Nadira Atau Naura
"Buat kamu!"
Wanita bernama Naura itu menyerahkan sebuah bungkusan kecil padaku.
Aku tidak langsung menerima pemberiannya. Terlebih dulu aku menaruh tas kerja di tempatnya.
Tidak putus asa, dia mengikuti ku sampai ke kamar.
Aku memilih duduk di tepi ranjang.
Membuka kemeja dan melemparkannya ke keranjang tempat pakaian kotor di sudut kamar.
Dia berdiri di depan pintu. Diam membisu dengan masih memegang kotak kecil.
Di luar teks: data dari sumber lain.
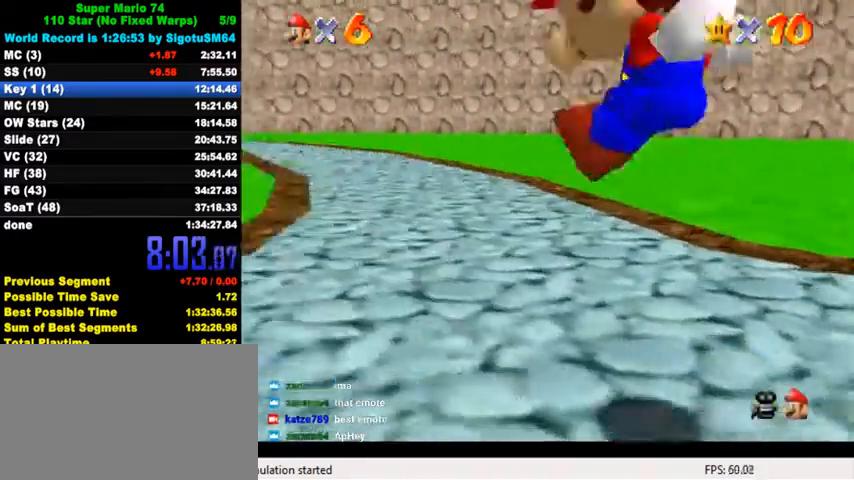
{"keys": ["ctrl", "left", "up"], "events": [[33, "up", "down"], [433, "ctrl", "down"]]}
Karena tidak mendapat respon dariku, ia memilih keluar dari kamar.
"Mau kemana?"
Wanita yang baru tiga bulan menyandang gelar menjadi istriku itu menghentikan langkah kakinya.
Aku berdiri, kemudian berjalan ke arahnya, " Mana" tanganku terulur meminta kotak tadi.
Penasaran juga isinya apa.
"Apanya?" Tanyanya bingung.
Aku menghela napas, "kotak tadi?" Ujarku menahan kesal.
Dia menepuk jidat, " maaf." Lalu memberikan kotak mini tersebut pada ku.
Aku menggoyang-goyang kotak tersebut, tidak bisa menebak detik berikutnya aku sudah mengoyak bungkus kotak tersebut dan melemparkan asal.
Seperti tidak sabar, kini ditangan ku sudah ada sebuah benda pipih. Aku memegang dengan sangat hati-hati.
"Benda apa ini?"
"Testpack."
Aku memperhatikan dengan seksama, namun sepertinya aku memang kurang paham kegunaan benda ini.
"Aku hamil." Jawabnya spontan.
Hah? Hamil? Yang benar saja? Baru tiga kali aku menyentuhnya. Dan semua itu dalam keadaan kepepet karena nafsuku sudah berada di ubun-ubun dan sudah tidak tertahankan lagi.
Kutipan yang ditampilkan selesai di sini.